8 Balls is located on Central Ave about 10 blocks up from Lark Street. The front of the club is as low key as you get. There is a painting of an 8 Ball on a sign. The glass on the front of the bar is black and you can’t seen into the bar, once inside, you can only see out.  I grab the handle on the outside door and pull. Miss Kenny, a nine foot tall African American drag queen who looks like Tyra Banks, is wearing a tight tan catsuit with a pony tail pulled high on her head, is blocking the second doorway into the club with her body. She stops me and asks for id. It doesn’t matter that she sees me all the time and knows my name, he still asks for it. I pull my id out of my pocket and hand it to her. Miss Kenny pauses with my id in her hand, and then she clicks on her flashlight to get an even better look at my picture. “Oh girl, you are Kim’s new boyfriend, does she know that you are gay?” she says with a sneer. “I’m not Kim’s new boyfriend.” I say trying to retrieve my id that Miss Kenny is holding in my face. Miss Kenny quickly pulls her hand back “To each, their own,” she says and shoos me out of the doorway with the back of her hand.

As I enter the bar I can see that it is already packed at least three people deep around the bar. The bar is a big square that sits in the front and center of the room. I can barely see the heads of the bartenders as they work. The bouncer tonight is sitting on the inside of the bar near the window.

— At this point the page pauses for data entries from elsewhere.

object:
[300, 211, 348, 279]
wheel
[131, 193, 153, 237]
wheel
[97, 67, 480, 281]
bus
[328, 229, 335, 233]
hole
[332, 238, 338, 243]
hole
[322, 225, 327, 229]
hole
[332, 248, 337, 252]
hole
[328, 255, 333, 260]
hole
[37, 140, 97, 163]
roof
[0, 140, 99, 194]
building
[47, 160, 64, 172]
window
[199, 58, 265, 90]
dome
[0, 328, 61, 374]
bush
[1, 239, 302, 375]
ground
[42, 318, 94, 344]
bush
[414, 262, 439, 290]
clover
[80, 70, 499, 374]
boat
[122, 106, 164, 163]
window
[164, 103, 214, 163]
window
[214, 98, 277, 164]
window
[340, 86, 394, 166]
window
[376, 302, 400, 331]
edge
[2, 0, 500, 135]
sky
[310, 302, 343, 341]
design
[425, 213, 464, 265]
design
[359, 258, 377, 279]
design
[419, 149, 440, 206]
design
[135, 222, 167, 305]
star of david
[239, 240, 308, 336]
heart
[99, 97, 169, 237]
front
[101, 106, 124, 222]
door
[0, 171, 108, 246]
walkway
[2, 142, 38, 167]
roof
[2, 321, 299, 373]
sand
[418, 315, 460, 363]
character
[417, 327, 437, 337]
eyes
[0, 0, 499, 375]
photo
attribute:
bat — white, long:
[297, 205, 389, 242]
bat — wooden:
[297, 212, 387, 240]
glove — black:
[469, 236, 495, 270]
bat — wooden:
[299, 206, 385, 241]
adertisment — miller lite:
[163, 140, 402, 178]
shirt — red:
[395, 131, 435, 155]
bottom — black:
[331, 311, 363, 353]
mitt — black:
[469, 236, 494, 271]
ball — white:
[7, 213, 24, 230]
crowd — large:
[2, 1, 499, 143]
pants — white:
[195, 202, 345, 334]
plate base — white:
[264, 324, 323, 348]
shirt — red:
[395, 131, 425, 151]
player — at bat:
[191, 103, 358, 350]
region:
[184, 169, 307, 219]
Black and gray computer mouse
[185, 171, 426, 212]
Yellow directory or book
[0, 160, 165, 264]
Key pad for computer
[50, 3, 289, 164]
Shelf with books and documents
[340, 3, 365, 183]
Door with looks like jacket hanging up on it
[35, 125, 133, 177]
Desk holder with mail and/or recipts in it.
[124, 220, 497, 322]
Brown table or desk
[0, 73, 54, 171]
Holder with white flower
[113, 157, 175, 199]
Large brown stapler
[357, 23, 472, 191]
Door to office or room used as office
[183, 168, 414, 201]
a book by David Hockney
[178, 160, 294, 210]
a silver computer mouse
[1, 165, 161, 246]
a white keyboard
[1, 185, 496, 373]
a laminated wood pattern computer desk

He is a big fat guy who sits with an unlit cigar hanging out of his mouth, the place is packed and yet I can hear him snoring.

There are additional bar tables and stools lining each side of the club. Towards the back of the club and on the left hand side of the room is a glass enclosed DJ booth. The DJ Booth sits on a plexiglass dance floor that lights change with the beats of the music. The DJ tonight is the owner David, he barely looks up from his turntable. Directly across from the DJ Booth are two bathrooms neither one has a sign so they both get used for the Men’s room and to do various drugs. Someone is clearly smoking a joint somewhere.

Kim zips by me carrying a bucket of ice by the handle. She is so short that the bucket keeps hitting the floor, causing the ice to jump out of it. She hurries by me and purposely bumps me with her hip.

She pauses about three feet away from me and turns and smiles in my direction. ‘Are you ready?” she asks me. Tonight, Kim outlines her eyes in liquid mascara and pulls the line out as far as possible, giving that “cat look” to her eyes. Around her neck is a purple bandana that sits on top of her leopard print long sleeve shirt. Her pants are tight and black; she has slipped her pant legs into black boots that come up mid shin. Kim looks amazing. Her hair is short in the front and long in the back. The colors represented, are orange, black, white and purple.

She motions with her head for me to follow her up to the bar.